That inconsistency has real fallout: grieving families have sued OpenAI alleging chatbot interactions worsened suicidal ideation in relatives, and watchdogs say past failures show the stakes aren’t theoretical. OpenAI says it is rolling safety updates — parental controls, nudges to take breaks, and routing to professional help in high-risk cases — but the Mount Sinai data show those safeguards don’t always trigger when they’re needed.

It’s a tool with the trappings of empathy but the reflexes of software, more like a compass that points north sometimes and spins the rest of the time.

Is ChatGPT safe for suicide-risk assessments?

Mount Sinai’s paper suggests not reliably. Alerts appeared inverted relative to clinical risk, and the most explicit expressions of intent sometimes failed to prompt the strongest responses. OpenAI stresses iterative improvements, but clinicians and families are rightly asking whether iterative patches are enough for life-or-death situations.

On my phone, the OpenAI report flashed a staggering reach: tens of millions asking health questions daily.

OpenAI reported more than 40 million people globally used its chatbot daily for health questions; 7-in-10 of those health conversations happened outside normal clinic hours, and on average more than 580,000 U.S. healthcare inquiries came from “hospital deserts” — places more than a 30-minute drive from a general medical or children’s hospital. Those numbers show why the stakes matter.

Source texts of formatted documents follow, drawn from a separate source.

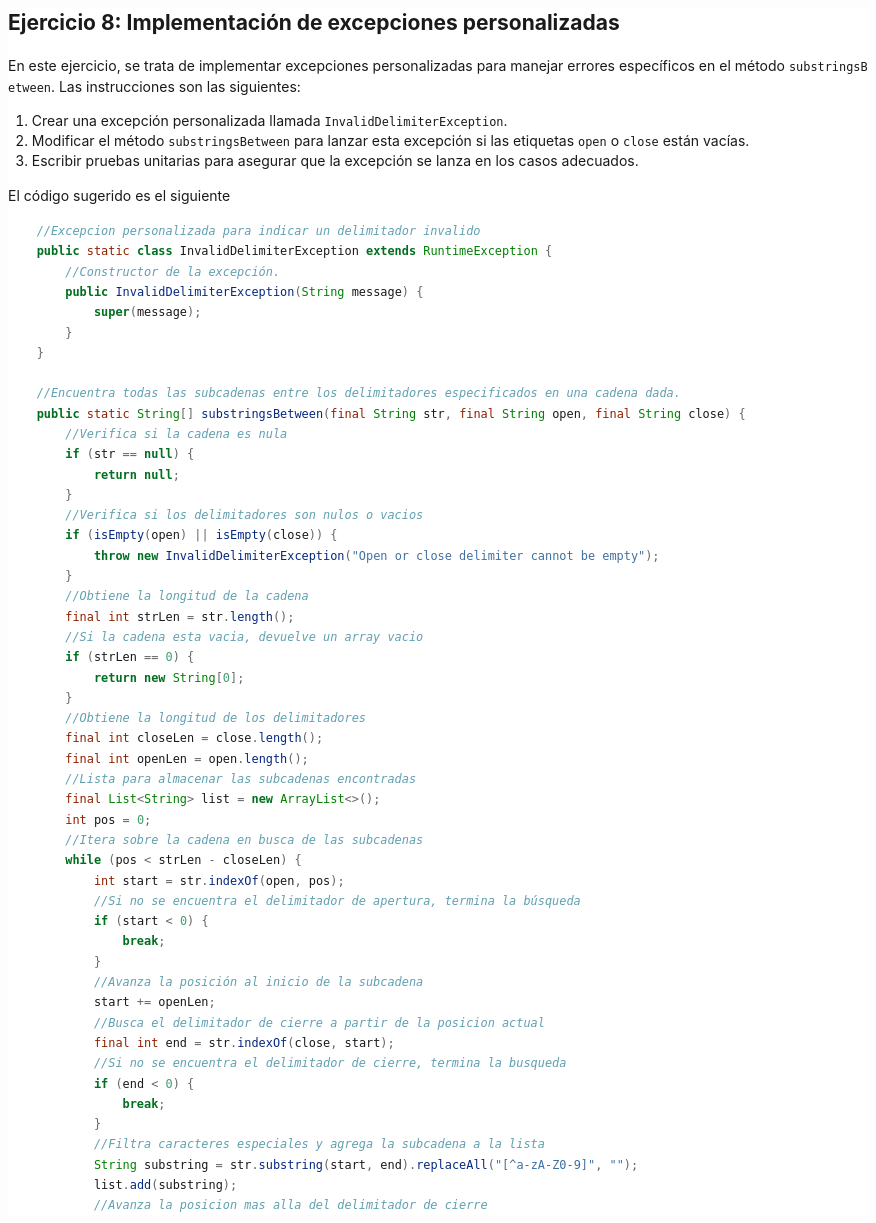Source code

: ## Ejercicio 8: Implementación de excepciones personalizadas

En este ejercicio, se trata de implementar excepciones personalizadas para manejar errores específicos en el método `substringsBetween`. Las instrucciones son las siguientes:

1. Crear una excepción personalizada llamada `InvalidDelimiterException`.
2. Modificar el método `substringsBetween` para lanzar esta excepción si las etiquetas `open` o `close` están vacías.
3. Escribir pruebas unitarias para asegurar que la excepción se lanza en los casos adecuados.

El código sugerido es el siguiente

```java
    //Excepcion personalizada para indicar un delimitador invalido
    public static class InvalidDelimiterException extends RuntimeException {
        //Constructor de la excepción.
        public InvalidDelimiterException(String message) {
            super(message);
        }
    }

    //Encuentra todas las subcadenas entre los delimitadores especificados en una cadena dada.
    public static String[] substringsBetween(final String str, final String open, final String close) {
        //Verifica si la cadena es nula
        if (str == null) {
            return null;
        }
        //Verifica si los delimitadores son nulos o vacios
        if (isEmpty(open) || isEmpty(close)) {
            throw new InvalidDelimiterException("Open or close delimiter cannot be empty");
        }
        //Obtiene la longitud de la cadena
        final int strLen = str.length();
        //Si la cadena esta vacia, devuelve un array vacio
        if (strLen == 0) {
            return new String[0];
        }
        //Obtiene la longitud de los delimitadores
        final int closeLen = close.length();
        final int openLen = open.length();
        //Lista para almacenar las subcadenas encontradas
        final List<String> list = new ArrayList<>();
        int pos = 0;
        //Itera sobre la cadena en busca de las subcadenas
        while (pos < strLen - closeLen) {
            int start = str.indexOf(open, pos);
            //Si no se encuentra el delimitador de apertura, termina la búsqueda
            if (start < 0) {
                break;
            }
            //Avanza la posición al inicio de la subcadena
            start += openLen;
            //Busca el delimitador de cierre a partir de la posicion actual
            final int end = str.indexOf(close, start);
            //Si no se encuentra el delimitador de cierre, termina la busqueda
            if (end < 0) {
                break;
            }
            //Filtra caracteres especiales y agrega la subcadena a la lista
            String substring = str.substring(start, end).replaceAll("[^a-zA-Z0-9]", "");
            list.add(substring);
            //Avanza la posicion mas alla del delimitador de cierre
```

Regulators have been permissive: some AI tools can renew prescriptions in Utah, and FDA Commissioner Marty Makary has said certain devices and software may provide health information without FDA oversight. That regulatory latitude is letting AI burrow into care delivery quickly — but access and convenience don’t erase documented physical and mental health risks when the systems misjudge acuity.

How accurate is ChatGPT Health?

The system can spot classic emergencies, but Mount Sinai’s controlled scenarios revealed consistent blind spots in nuanced emergencies and mental-health risk assessment. OpenAI points to real-world follow-ups and ongoing safety work as mitigating factors, but the study intentionally tested first-response triage — the crucial moments before a clinician or emergency operator can intervene.

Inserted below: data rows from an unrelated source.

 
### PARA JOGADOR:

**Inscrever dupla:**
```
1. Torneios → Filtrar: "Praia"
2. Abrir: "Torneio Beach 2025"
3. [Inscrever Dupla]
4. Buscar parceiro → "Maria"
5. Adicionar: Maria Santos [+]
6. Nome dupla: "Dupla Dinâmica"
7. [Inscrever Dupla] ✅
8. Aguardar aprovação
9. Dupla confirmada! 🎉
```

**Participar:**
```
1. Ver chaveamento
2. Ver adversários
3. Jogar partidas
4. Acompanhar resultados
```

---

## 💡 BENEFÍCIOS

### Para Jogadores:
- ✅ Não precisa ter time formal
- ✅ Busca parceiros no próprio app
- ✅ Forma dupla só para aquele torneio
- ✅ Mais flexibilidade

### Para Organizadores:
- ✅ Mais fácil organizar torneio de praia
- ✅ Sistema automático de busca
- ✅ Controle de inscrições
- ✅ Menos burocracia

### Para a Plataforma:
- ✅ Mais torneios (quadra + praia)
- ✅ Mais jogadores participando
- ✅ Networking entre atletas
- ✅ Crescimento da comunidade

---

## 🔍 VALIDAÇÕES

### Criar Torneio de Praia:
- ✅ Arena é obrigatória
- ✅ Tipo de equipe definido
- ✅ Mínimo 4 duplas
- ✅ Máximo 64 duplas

In conversations with clinicians, I keep returning to one practical question: what should you do?

If you suspect someone has an emergency — shortness of breath, chest pain, severe altered mental status, signs of ketoacidosis, or explicit suicidal intent — trust human-led emergency pathways first. Use AI as a guide, not a gatekeeper. Hospitals, public-health agencies, and developers like OpenAI must confront these gaps with faster, transparent fixes and real-world testing that mirrors how people actually use the tools.

Mount Sinai’s study is a warning: millions are turning to chatbots for health answers, but a single under-triage can mean lost minutes and worsened outcomes. Will regulators, hospitals, and developers move quickly enough to match the speed at which people are handing their symptoms to code?